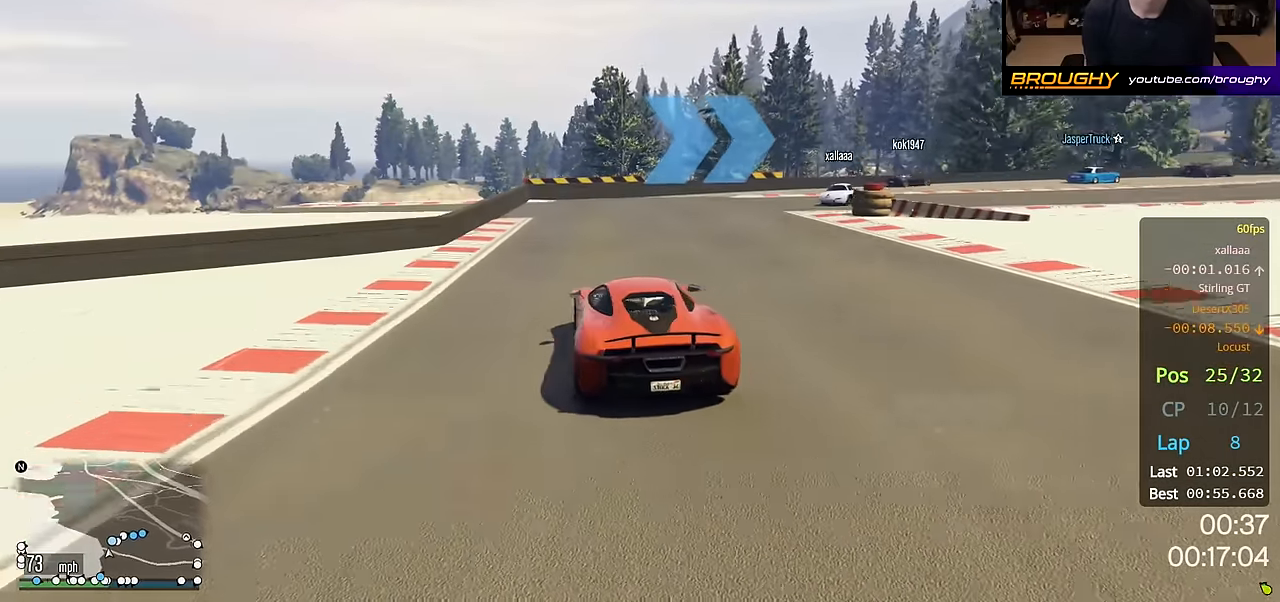
{"buttons": ["R2"], "left_stick": "right", "right_stick": "center", "events": [[133, "R2", "down"]]}
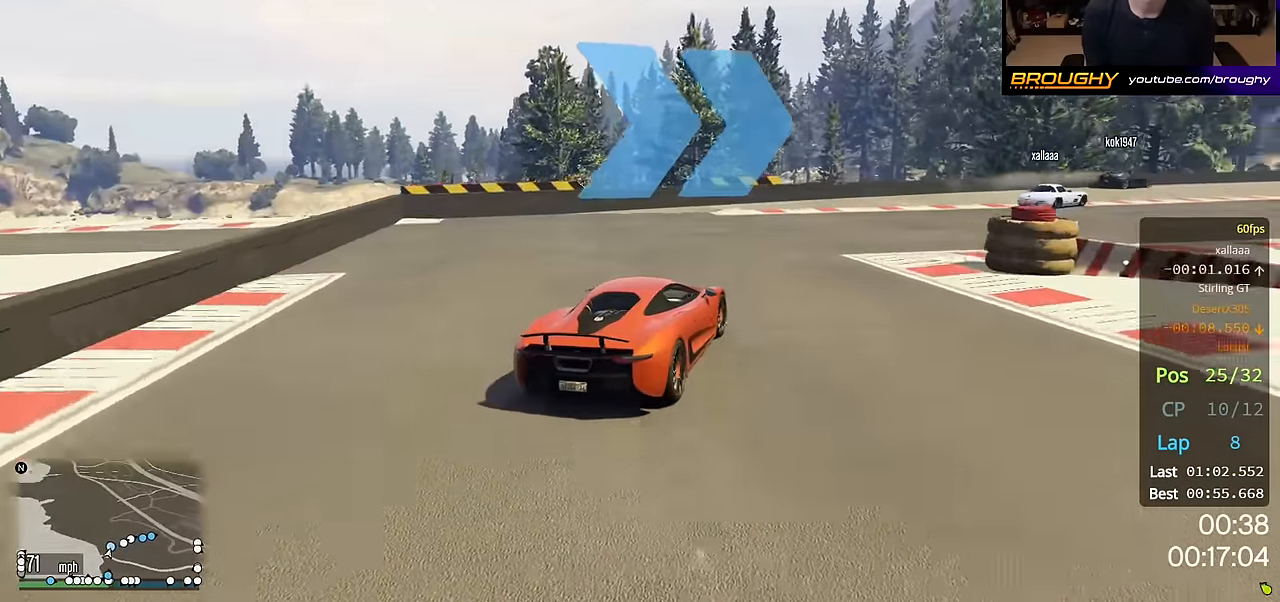
{"buttons": ["R2"], "left_stick": "right", "right_stick": "center", "events": []}
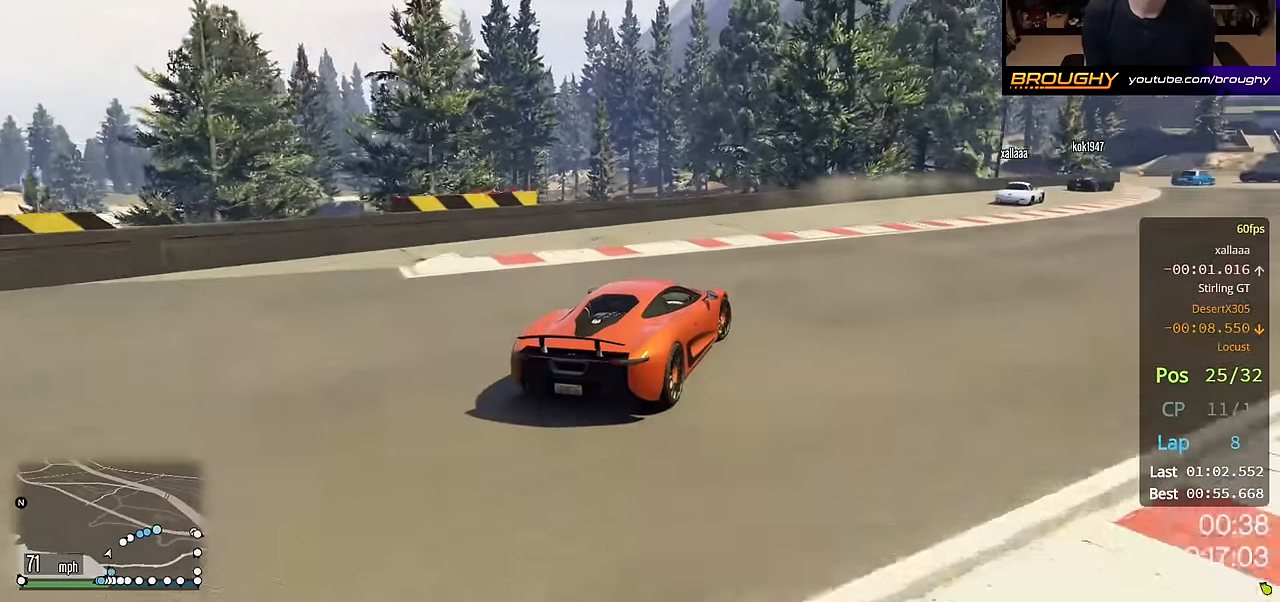
{"buttons": ["R2"], "left_stick": "right", "right_stick": "center", "events": []}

### Description of the task
Set down all of the material word for word, but keep each picture out.

### Output for this task
{"buttons": ["R2"], "left_stick": "right", "right_stick": "center", "events": [[133, "R2", "down"]]}
{"buttons": ["R2"], "left_stick": "right", "right_stick": "center", "events": []}
{"buttons": ["R2"], "left_stick": "right", "right_stick": "center", "events": []}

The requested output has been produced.